[begin RECORDS FOR THIS EXERCISE]

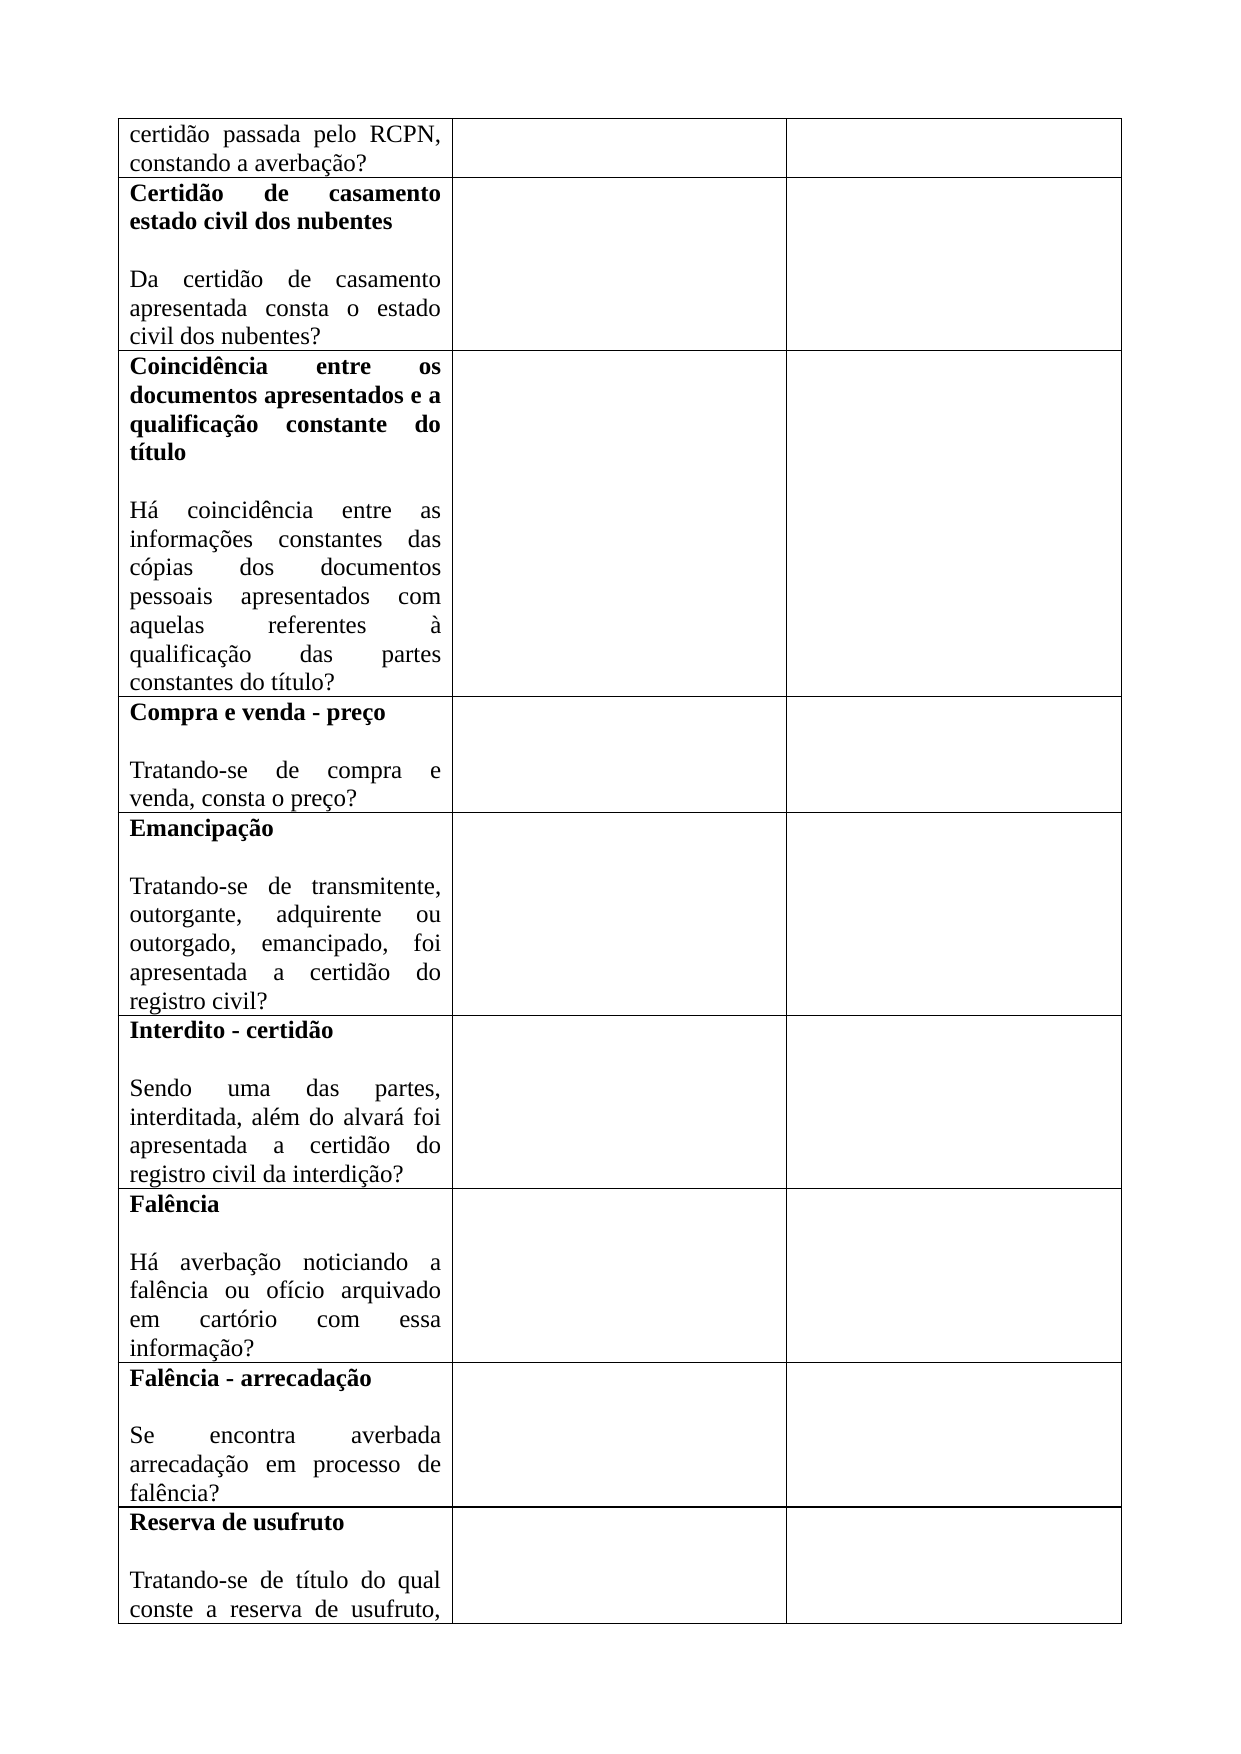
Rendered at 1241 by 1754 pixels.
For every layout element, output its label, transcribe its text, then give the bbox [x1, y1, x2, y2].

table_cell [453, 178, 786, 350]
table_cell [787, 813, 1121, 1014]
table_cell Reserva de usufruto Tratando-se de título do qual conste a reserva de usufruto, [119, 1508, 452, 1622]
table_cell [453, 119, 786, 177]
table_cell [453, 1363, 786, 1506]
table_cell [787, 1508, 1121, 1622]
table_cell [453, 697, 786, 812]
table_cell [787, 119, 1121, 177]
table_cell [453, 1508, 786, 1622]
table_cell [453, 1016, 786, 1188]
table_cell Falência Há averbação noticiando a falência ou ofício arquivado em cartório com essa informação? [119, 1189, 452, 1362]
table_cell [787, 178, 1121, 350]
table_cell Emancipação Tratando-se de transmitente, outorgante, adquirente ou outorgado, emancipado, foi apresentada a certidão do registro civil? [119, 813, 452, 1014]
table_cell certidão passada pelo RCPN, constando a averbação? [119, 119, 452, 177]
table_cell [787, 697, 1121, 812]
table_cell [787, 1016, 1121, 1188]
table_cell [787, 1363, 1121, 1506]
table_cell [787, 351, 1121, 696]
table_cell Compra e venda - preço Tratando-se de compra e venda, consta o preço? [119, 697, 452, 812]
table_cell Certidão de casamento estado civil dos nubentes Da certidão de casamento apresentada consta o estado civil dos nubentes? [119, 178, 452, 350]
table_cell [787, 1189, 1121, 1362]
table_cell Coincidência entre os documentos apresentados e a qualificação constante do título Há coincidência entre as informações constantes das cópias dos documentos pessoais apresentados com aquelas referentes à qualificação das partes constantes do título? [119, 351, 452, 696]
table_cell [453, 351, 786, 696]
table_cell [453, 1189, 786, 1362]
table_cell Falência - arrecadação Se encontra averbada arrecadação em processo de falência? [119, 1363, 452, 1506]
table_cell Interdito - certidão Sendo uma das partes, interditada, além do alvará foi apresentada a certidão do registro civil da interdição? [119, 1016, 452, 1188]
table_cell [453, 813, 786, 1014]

[end RECORDS FOR THIS EXERCISE]

**TASK REQUIREMENTS:**
Please copy the material above word for word, omitting the pictures.

**EXERCISE OUTPUT:**
Rendered at 1241 by 1754 pixels.
For every layout element, output its label, transcribe its text, then give the bbox [x1, y1, x2, y2].

table_cell [453, 178, 786, 350]
table_cell [787, 813, 1121, 1014]
table_cell Reserva de usufruto Tratando-se de título do qual conste a reserva de usufruto, [119, 1508, 452, 1622]
table_cell [453, 119, 786, 177]
table_cell [453, 1363, 786, 1506]
table_cell [787, 1508, 1121, 1622]
table_cell [453, 697, 786, 812]
table_cell [787, 119, 1121, 177]
table_cell [453, 1508, 786, 1622]
table_cell [453, 1016, 786, 1188]
table_cell Falência Há averbação noticiando a falência ou ofício arquivado em cartório com essa informação? [119, 1189, 452, 1362]
table_cell [787, 178, 1121, 350]
table_cell Emancipação Tratando-se de transmitente, outorgante, adquirente ou outorgado, emancipado, foi apresentada a certidão do registro civil? [119, 813, 452, 1014]
table_cell certidão passada pelo RCPN, constando a averbação? [119, 119, 452, 177]
table_cell [787, 697, 1121, 812]
table_cell [787, 1016, 1121, 1188]
table_cell [787, 1363, 1121, 1506]
table_cell [787, 351, 1121, 696]
table_cell Compra e venda - preço Tratando-se de compra e venda, consta o preço? [119, 697, 452, 812]
table_cell Certidão de casamento estado civil dos nubentes Da certidão de casamento apresentada consta o estado civil dos nubentes? [119, 178, 452, 350]
table_cell [787, 1189, 1121, 1362]
table_cell Coincidência entre os documentos apresentados e a qualificação constante do título Há coincidência entre as informações constantes das cópias dos documentos pessoais apresentados com aquelas referentes à qualificação das partes constantes do título? [119, 351, 452, 696]
table_cell [453, 351, 786, 696]
table_cell [453, 1189, 786, 1362]
table_cell Falência - arrecadação Se encontra averbada arrecadação em processo de falência? [119, 1363, 452, 1506]
table_cell Interdito - certidão Sendo uma das partes, interditada, além do alvará foi apresentada a certidão do registro civil da interdição? [119, 1016, 452, 1188]
table_cell [453, 813, 786, 1014]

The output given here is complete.